Apalagi ketika Jepang sendiri bersikeras bahwa kini sebagai moment tepat untuk memberikan tekanan maksimal kepada Korut, bukannya memulai diskusi terkait program rudal dan nuklirnya.

Sikap Jepang tersebut semakin memperkuat pandangan yang sempat mencuat dalam Seminar  trebatas Global Future Institute bertema Membaca Kebijakan AS terhadap Korea Utara dan dampaknya bagi Indonesia. Menurut Teguh Santosa dari Perhimpunan Persahabatan Indonesia-Korea, latihan gabungan bersama antara tentara AS, Korea Selatan dan Jepang itulah, yang mnemicu rasa khawatir Korea Utara terhadap kedaulatan nasionalnya. Sehingga keputusan Pryongyan untuk meningkatkan intensitas uji coba nuklir dan rudalnya, sejatinya didorong untuk mempertahankan diri dari kemungkinan serangan militer gabungan AS-Jepang_Korea Selatan.

Alhasil, gerakan interasional yang mengarah pada isolasi dan sanksi ekonomi terhadap Korea Utara, pada perkembangannya justru akan memicu Cina untuk meningkatkan eskalasi kehadiran militernya di Asia Pasifik dan Semenanjung Korea.
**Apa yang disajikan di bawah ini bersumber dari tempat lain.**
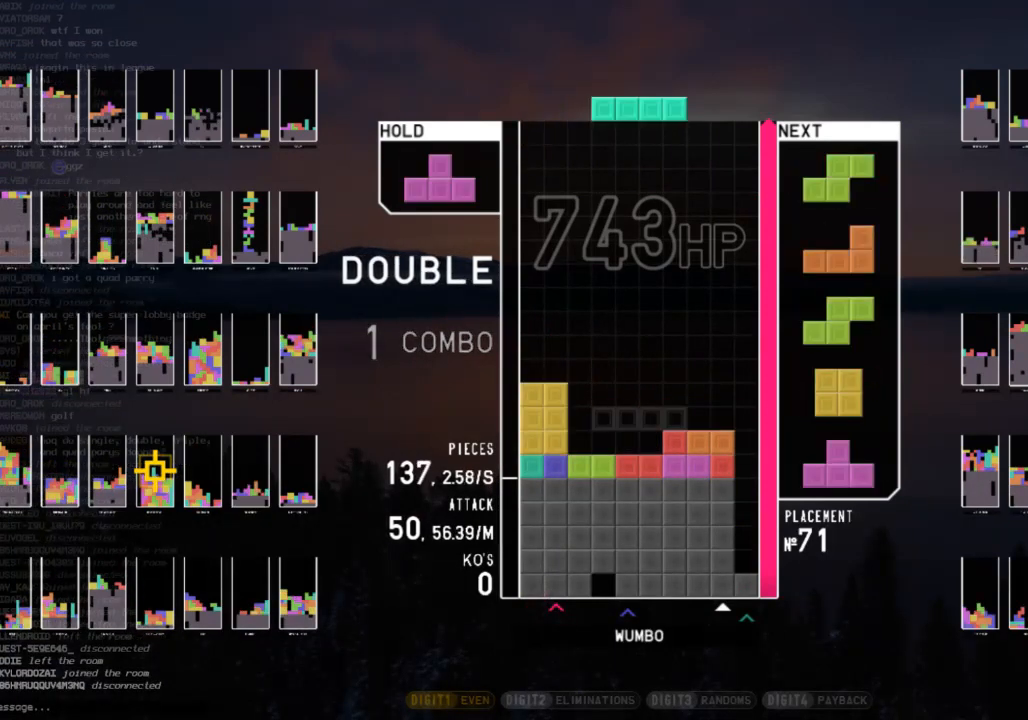
{"keys": [], "events": [[67, "x", "down"], [100, "down", "up"], [300, "right", "up"], [333, "x", "up"]]}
Militerisasi Semenanjung Korea nampaknya semakin nyata menyusul terbitnya Dokumen Keamanan Nasional AS pada Senin 18 Desember lalu. Yang menetapkan Korea Utara dan Iran sebagai ancaman nasionanal AS dan musuh. Adapun CIna dan Rusia dipandang oleh Gedung Putih melalui dokumen tersebut, sebagai pesaing yang bermaksud mengubah status quo global. Semenanjung Korea dan kawasan Timur Tengah, nampaknya merupakan dua kawasan yang dimaksud dokumen tersebut sebagai status quo global yang hendak diubah.